Integrated Core Launches with Energy at the Center
This fall, Caltech introduced its pilot Integrated Core curriculum, a new approach to the first-year experience designed by faculty members collaborating across all five divisions. The program emerged from two years of faculty discussions convened by the Provost and Vice Provost for Education, focused on how to improve retention of foundational material and rekindle the sense of excitement students bring to campus.
Rather than teaching physics, chemistry, biology, earth science, and math in isolation, Integrated Core organizes these disciplines around a unifying theme: namely, energy. The fall term uses space travel as a vehicle to connect mechanics, fuel chemistry, planetary science, and even the search for life. Winter shifts to cellular bioenergetics, and spring to carbon capture and climate.

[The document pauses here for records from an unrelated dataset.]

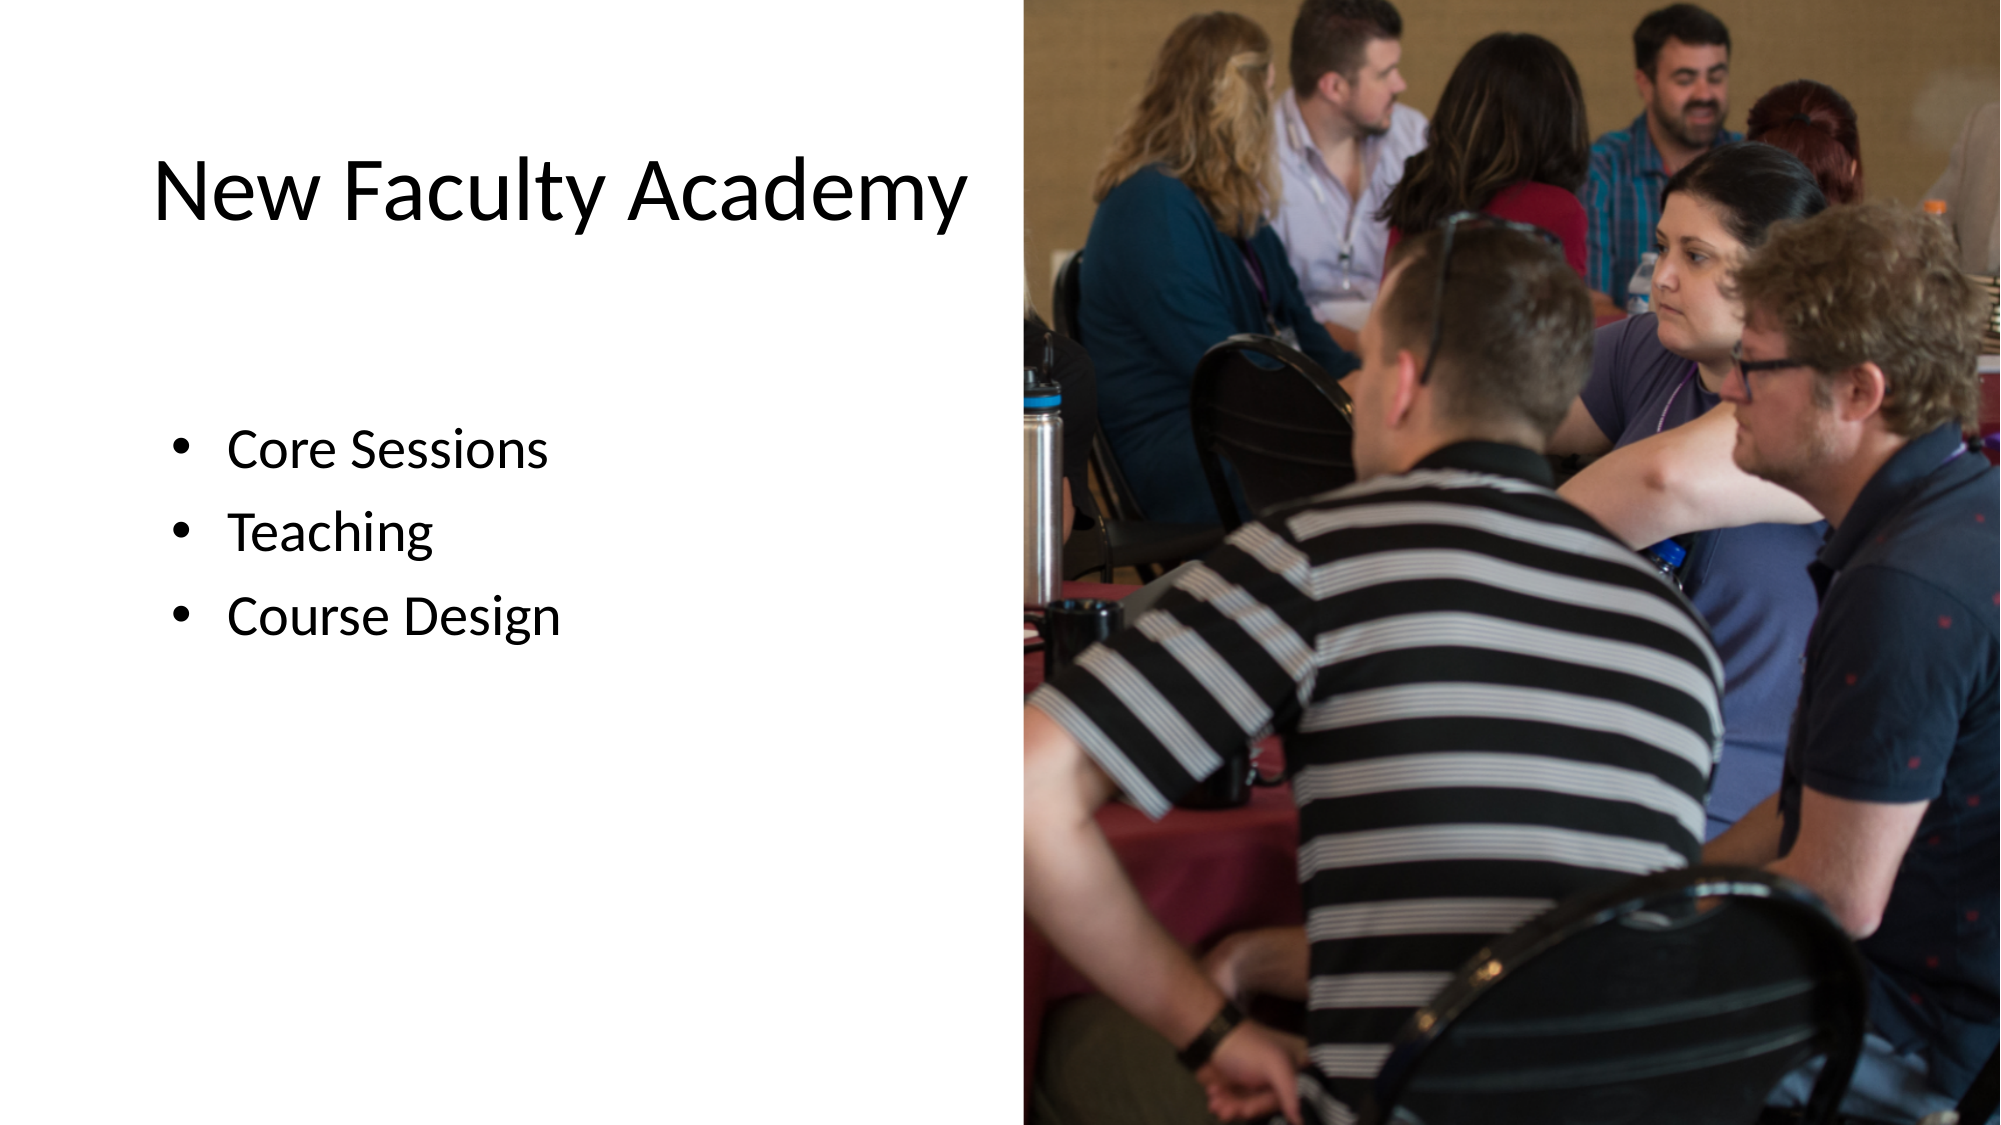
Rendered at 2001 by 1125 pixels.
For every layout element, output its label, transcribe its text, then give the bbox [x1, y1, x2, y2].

title New Faculty Academy [137, 82, 1018, 300]
picture [1023, 0, 2000, 1125]
list Core Sessions Teaching Course Design [137, 410, 1018, 1014]
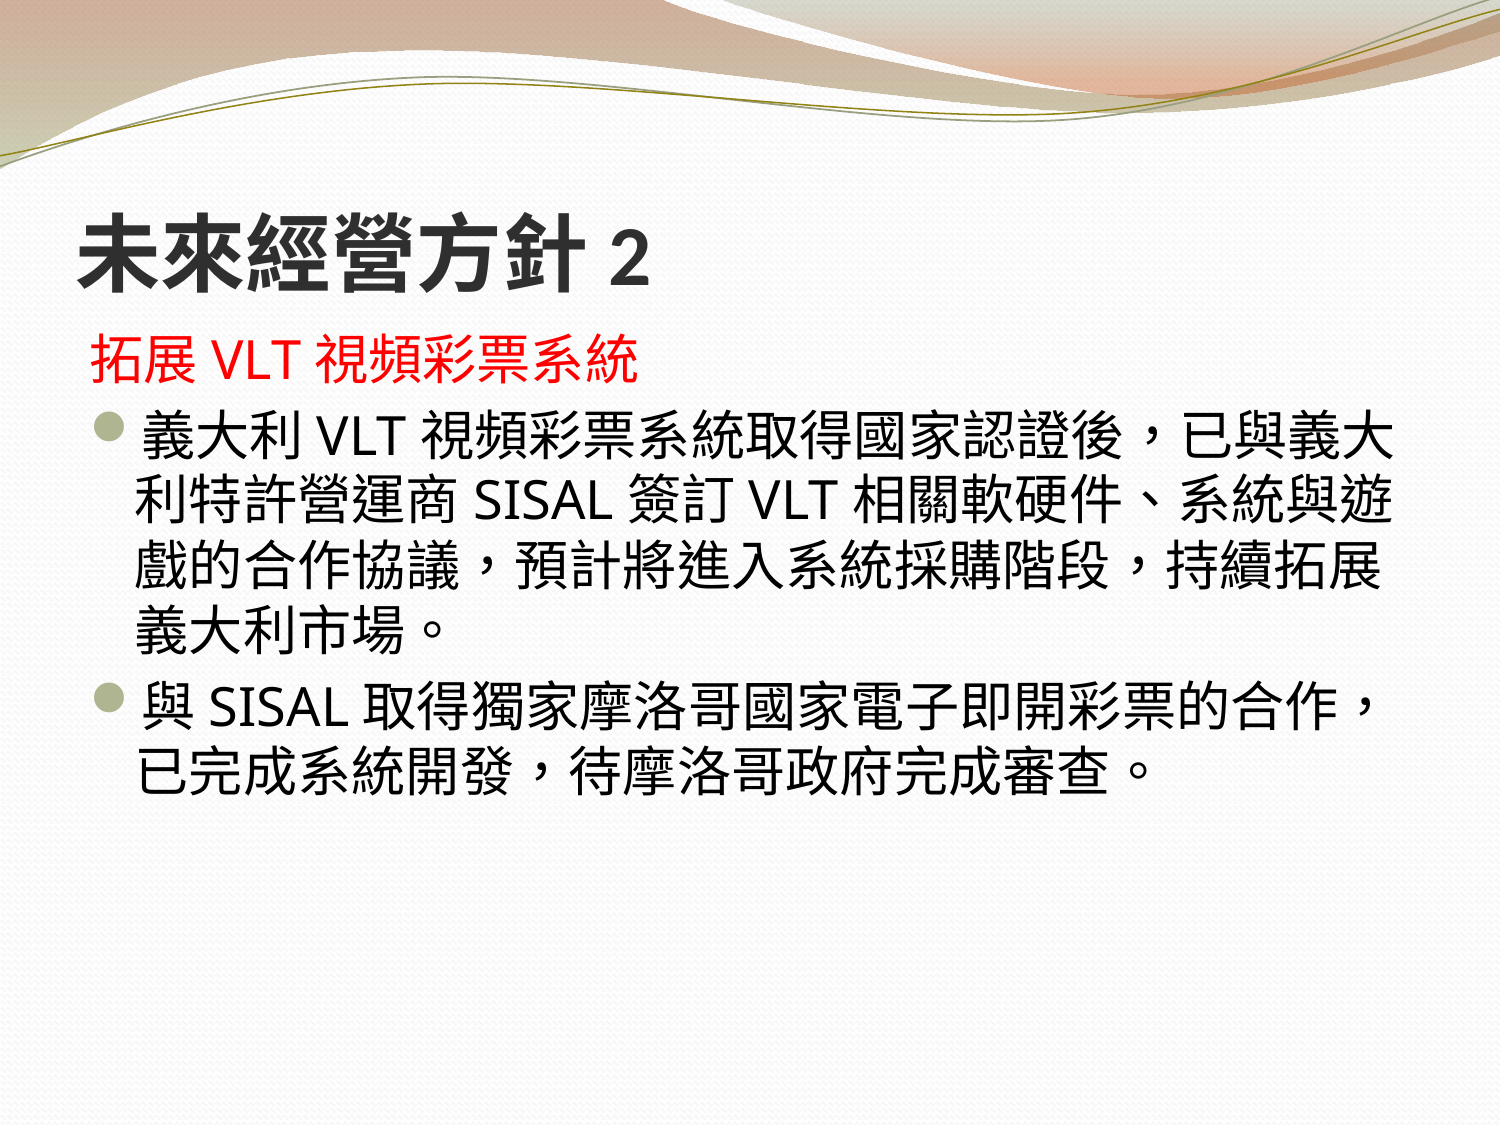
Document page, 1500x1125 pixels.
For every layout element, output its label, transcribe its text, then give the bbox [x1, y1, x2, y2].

title 未來經營方針2 [75, 115, 1425, 303]
list 拓展VLT視頻彩票系統 義大利VLT視頻彩票系統取得國家認證後，已與義大利特許營運商SISAL簽訂VLT相關軟硬件、系統與遊戲的合作協議，預計將進入系統採購階段，持續拓展義大利市場。 與SISAL取得獨家摩洛哥國家電子即開彩票的合作，已完成系統開發，待摩洛哥政府完成審查。 [75, 317, 1425, 1038]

Along the way, labs, cross-disciplinary lectures, and multi-day field trips—visiting wind farms, geothermal plants, and Mono Lake—bring the material to life.

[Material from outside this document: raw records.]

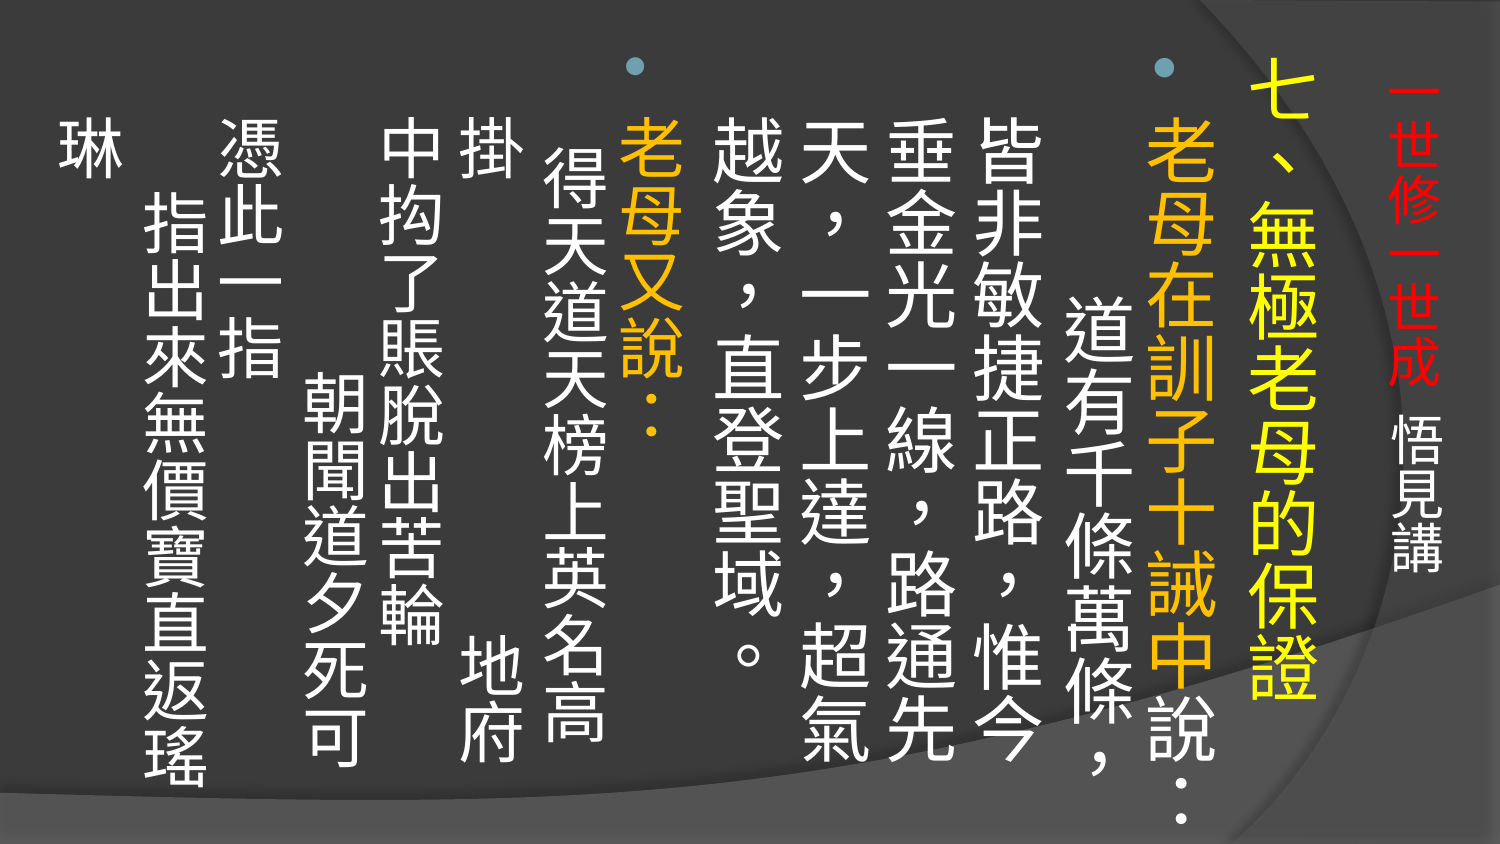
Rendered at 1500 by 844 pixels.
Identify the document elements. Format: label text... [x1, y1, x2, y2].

title 一世修一世成 悟見講 [1352, 43, 1473, 812]
list 七、無極老母的保證 老母在訓子十誡中說： 道有千條萬條，皆非敏捷正路，惟今垂金光一線，路通先天，一步上達，超氣越象，直登聖域。 老母又說： 得天道天榜上英名高掛 地府中抅了賬脫出苦輪 朝聞道夕死可憑此一指 指出來無價寶直返瑤琳 [41, 33, 1341, 824]
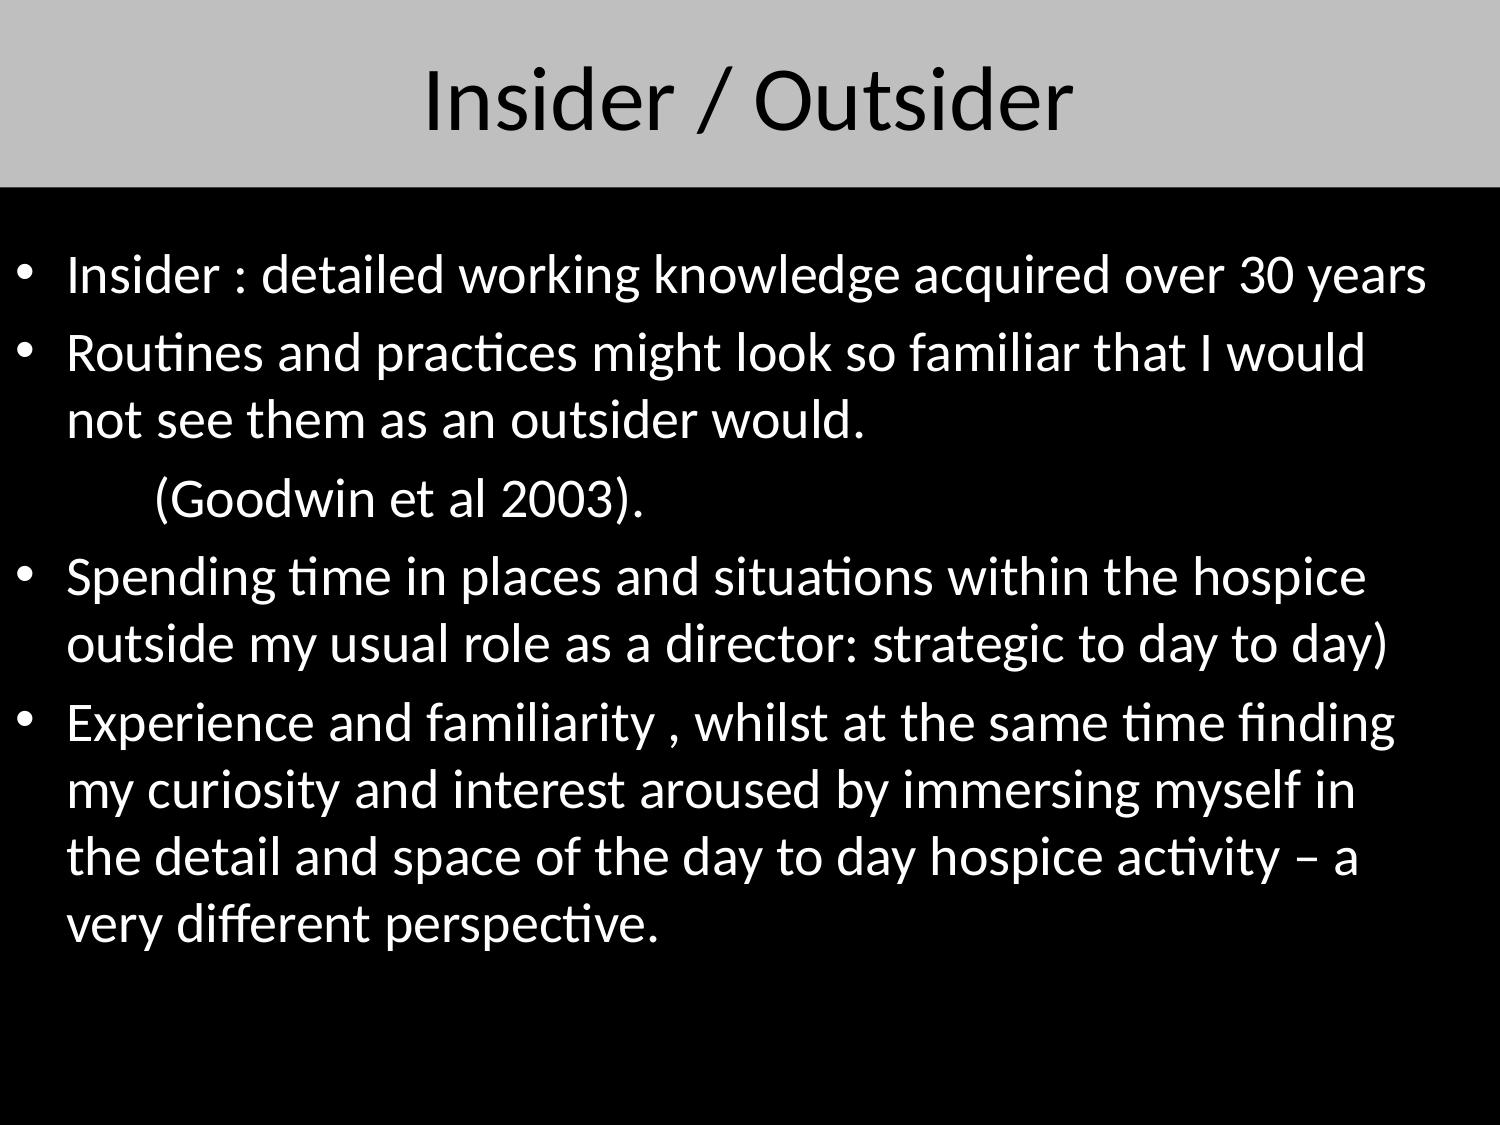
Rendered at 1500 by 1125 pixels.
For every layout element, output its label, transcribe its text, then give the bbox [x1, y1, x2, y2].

list Insider : detailed working knowledge acquired over 30 years Routines and practices might look so familiar that I would not see them as an outsider would. (Goodwin et al 2003). Spending time in places and situations within the hospice outside my usual role as a director: strategic to day to day) Experience and familiarity , whilst at the same time finding my curiosity and interest aroused by immersing myself in the detail and space of the day to day hospice activity – a very different perspective. [0, 229, 1458, 1086]
title Insider / Outsider [0, 0, 1500, 188]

The program is resource-intensive, with ten faculty teaching just twenty students, and is not intended to replace the standard Core. Instead, faculty hope lessons from the experiment will eventually inform Core teaching more broadly. “We’re not trying to break something that already works,” says Prof. Asimow, who lends the program a G.P.S. perspective. “But to see whether an alternative model can help students hold onto their enthusiasm and carry it forward.”
At the time of writing, Integrated Core is entering its second week of instruction. The curriculum is still in its early stages, but student response so far indicates the program is already making a positive impact.